Our value is focused on:
Global execution ability
Innovation around the use of insurance for non-traditional risk, such as successor liability or fraudulent transfer
Ability to couple other insurance solutions such as environmental coverage to a traditional R&W policy to deliver a more comprehensive solution for our clients.
Representations And Warranties (R&W) Insurance
R&W insurance is designed to protect against breaches of representations in a stock or asset purchase agreement (SPA). All U.S. business sectors are generally insurable.
For a seller, the policy covers damages resulting from a breach, plus defense costs. The policy gives the seller financial certainty by backstopping the seller’s indemnity obligation or escrow, thereby preserving the seller’s sale proceeds against such claims or clawbacks.
For a buyer, the policy also responds to damages arising from breaches of representations in the SPA, as well as defense costs in relation to third-party claims. The policy is often used by buyers where the seller’s cap or the survival period is insufficient for buyer requirements. The policy also allows buyers to make a more attractive offer by minimizing or eliminating seller indemnity or escrow requirements.

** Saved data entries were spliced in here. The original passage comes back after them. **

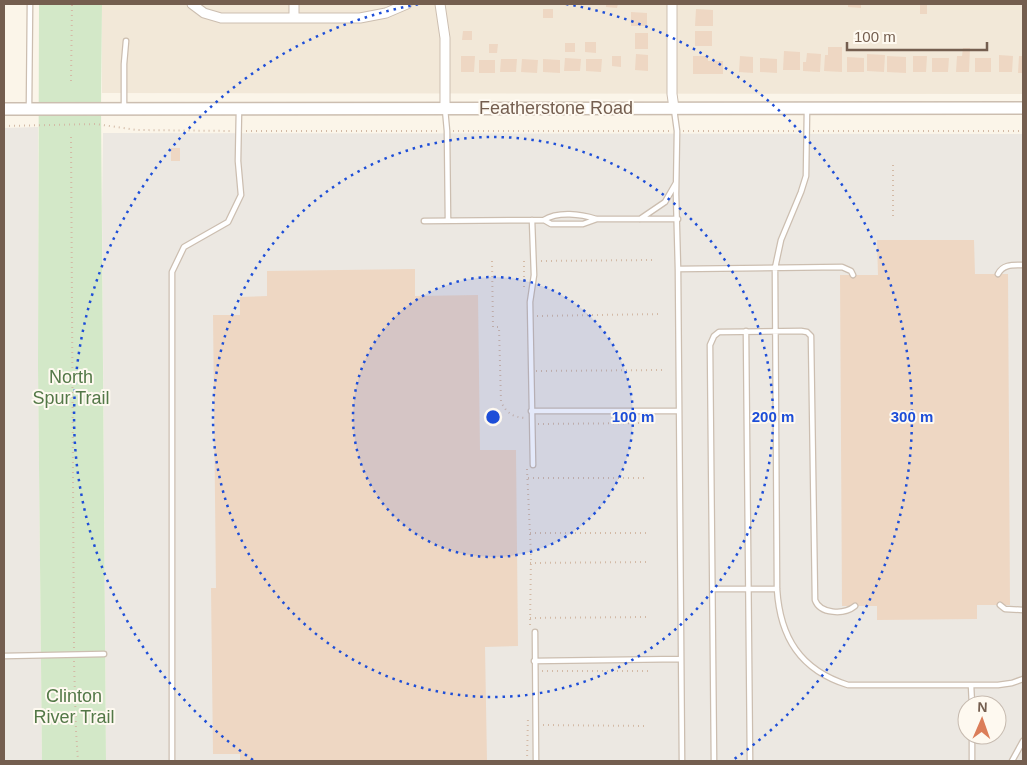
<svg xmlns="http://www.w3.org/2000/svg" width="1027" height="765" font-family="Helvetica,sans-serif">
  <rect width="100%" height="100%" fill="#fbf5e9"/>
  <path fill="#f2e8d8" d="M102,4h921v90l-921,-1z"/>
  <path fill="#ece8e2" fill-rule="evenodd" d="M38,127v240l4,394h-38v-633z
    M103,133l920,1v627h-917l-4,-554zM967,705h30v30h-30z"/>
  <path fill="#d3e8c8" d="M39,4h63l-1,102 5,655h-64l-4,-394z"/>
  <path fill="#eed7c3" d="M606,4h12l-1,4 -11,-1z
    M848,4h13v4l-13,-1z
    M920,4h7v10h-7z
    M543,9h10v9h-10z
    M696,9l17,1v16h-18z
    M631,12l16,1v13h-16z
    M463,31h9v9h-10z
    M695,31h17v15h-17z
    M635,33h13v16h-13z
    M585,42h11v11l-11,-1z
    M565,43h10v9h-10z
    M489,44h9l-1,9h-8z
    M828,47h14v25l-18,-1 1,-16h3z
    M963,48h7l-1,24h-13l1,-16h5z
    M784,51l16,1v18h-17z
    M807,53l14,1 -1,18 -17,-1v-9h3z
    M636,54l12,1v16l-13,-1z
    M867,54l18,1 -1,17 -17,-1z
    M999,55l14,1 -1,16h-13z
    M461,56h14l-1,16h-13z
    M612,56h9v11l-9,-1z
    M693,56h15v5h15v13h-30z
    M740,56l13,1v16l-14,-1z
    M887,56l19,1v16l-19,-1z
    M913,56h14l-1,16h-13z
    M1019,56h4v17h-5z
    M847,57l17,1v14h-17z
    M565,58l16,1 -1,12h-16z
    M760,58l17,1v14l-17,-1z
    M932,58h17l-1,14h-16z
    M975,58h16v14h-16z
    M501,59h16l-1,13h-16z
    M522,59l16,1 -1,13 -16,-1z
    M543,59l17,1v13l-17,-1z
    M586,59h16l-1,13 -15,-1z
    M479,60h16v13h-16z
    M171,148h9v13h-9z
    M877,240h97l1,34h33l2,331h-33v14l-100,1v-14h-35l-2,-331h38z
    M415,269v27l63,-1 2,155h36l2,196 -33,1 2,114h-247v-7h-27l-2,-166h5l-3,-273h27v-18l27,-1v-25z"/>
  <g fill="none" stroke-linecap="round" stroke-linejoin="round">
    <defs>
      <path id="service" d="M29,108l1,-104
        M124,108v-44l2,-23
        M445,109l2,22 1,90
        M674,109l3,22 -1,63 2,75 164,-2 9,4 2,4
        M807,109l-1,67 -5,16 -20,48 -6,28 2,321c3,48 23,81 71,96h150l14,-2 11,-4
        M640,219l25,-17 11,-19
        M532,220l2,55 -4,27 3,163
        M544,220c14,-9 37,-6 52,-1
        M424,221l120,-1 7,4h32l14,-5h81
        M678,269l4,492
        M998,274c5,-10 15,-9 25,-9
        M746,331l4,430
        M531,411h148
        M713,589h64
        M1000,605l5,4 18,1
        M535,632l1,129
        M4,656l100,-2
        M534,661l147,-2
        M971,685l1,20
        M172,761v-489l12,-25 44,-25 13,-27 -3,-34 1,-52
        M714,761l-4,-416 4,-9 5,-4 82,-1 6,1 4,4 4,264c5,14 29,15 40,6
        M972,761v-26
        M1012,761l11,-20"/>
      <path id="minor" d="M192,4l12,9 17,5h139l26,-5 21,-9
        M294,4v14
        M440,4l5,34v70
        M672,4v90l2,14"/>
      <path id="tertiary" d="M4,109l1019,-1"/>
    </defs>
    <use href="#service" stroke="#ccbeb0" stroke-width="7"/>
    <use href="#minor" stroke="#ccbeb0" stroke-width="11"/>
    <use href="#tertiary" stroke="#ccbeb0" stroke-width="14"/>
    <path stroke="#d3baa6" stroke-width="2" stroke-dasharray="1 4" stroke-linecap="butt" d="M71,81l1,-77
      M4,126l92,-2 41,6 96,1
      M246,131h195
      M453,131h218
      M683,131h118
      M813,131h210
      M71,137l3,512
      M893,165v51
      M492,261l1,66h6l2,75c6,11 11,15 24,16
      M524,261v28
      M541,261l111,-1
      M537,316l124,-2
      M536,371l126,-1
      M538,424l107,-1
      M527,469l4,87 -1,70
      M528,478h118
      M530,533h116
      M530,563l117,-1
      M530,618l119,-1
      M74,661l2,70 2,30
      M542,671h107
      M543,725l104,1
      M527,761l1,-45"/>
    <use href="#service" stroke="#fff" stroke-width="4.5"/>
    <use href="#minor" stroke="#fff" stroke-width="9"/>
    <use href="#tertiary" stroke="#fff" stroke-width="11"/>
  </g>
  <circle cx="493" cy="417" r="140" fill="#1d4ed8" fill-opacity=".12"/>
  <g fill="none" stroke="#1d4ed8" stroke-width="2.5" stroke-dasharray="2.5 5">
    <circle cx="493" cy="417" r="140"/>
    <circle cx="493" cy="417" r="280"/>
    <path d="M253 760A419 419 0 0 1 420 4M566 4A419 419 0 0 1 733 760"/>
  </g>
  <g text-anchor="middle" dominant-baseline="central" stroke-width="4" stroke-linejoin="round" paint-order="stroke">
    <g font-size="18" fill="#745e4f" stroke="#fef9f0">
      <text x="556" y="108">Featherstone Road</text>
    </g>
    <g font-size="18" fill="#537847" stroke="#fef9f0">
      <text x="71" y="377">North<tspan x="71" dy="21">Spur Trail</tspan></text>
      <text x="74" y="696">Clinton<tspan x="74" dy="21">River Trail</tspan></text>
    </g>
  </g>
  <circle cx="493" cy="417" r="8" fill="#1d4ed8" stroke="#fef9f0" stroke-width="2.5"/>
  <g font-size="15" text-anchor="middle" font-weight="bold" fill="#1d4ed8" stroke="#fef9f0" stroke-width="4" stroke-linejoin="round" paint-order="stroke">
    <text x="633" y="422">100 m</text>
    <text x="773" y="422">200 m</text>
    <text x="912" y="422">300 m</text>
  </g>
  <rect width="1027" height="765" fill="none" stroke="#745e4f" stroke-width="10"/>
  <g transform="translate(982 720) rotate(2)"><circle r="24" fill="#fef9f0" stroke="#c7bbb0"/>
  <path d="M0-4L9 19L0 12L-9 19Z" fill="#db7d59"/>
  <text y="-8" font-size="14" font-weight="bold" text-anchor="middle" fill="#745e4f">N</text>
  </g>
  <path d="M847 42v8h140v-8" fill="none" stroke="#745e4f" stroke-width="2.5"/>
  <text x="854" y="42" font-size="15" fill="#745e4f" stroke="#fef9f0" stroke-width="4" paint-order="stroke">100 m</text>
</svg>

A one-time premium is usually in the range of 2% to 4% of limits purchased, subject to the complexity of the deal.
Tax Liability Insurance
Tax insurance is used to ring-fence potential liabilities arising from specific, identified tax issues, in the event of a challenge by tax authorities. Insurers generally consider situations where a legal or accounting opinion supports the structuring of a transaction. Buyers are typically concerned about the possibility of a challenge by the tax authorities and the impact of any loss on the deal metrics.
Tax liability insurance premiums are in the range of 3% to 8% of the limit purchased for straightforward issues, but may be more for highly structured deals. The pricing will be governed by the likelihood of a successful challenge to the underlying tax issue or position.
Contingent Liability And Litigation Insurance
Similar to tax liability insurance, insurance for contingent liabilities and litigation can transfer to insurers known risks that create purchase price obstacles, or cap litigation exposures at the target company which otherwise could derail deal economics or completion.
Typical classes of such risks that have been insured include securities claims, product liability, employment claims, IP disputes, environmental liabilities, and contractual disputes, but other issues are also insurable.
It is difficult to generalize pricing for these products as each scenario is very different, but premium rates would typically start at 5% of the limit purchased, but may be higher depending on the context of the risk.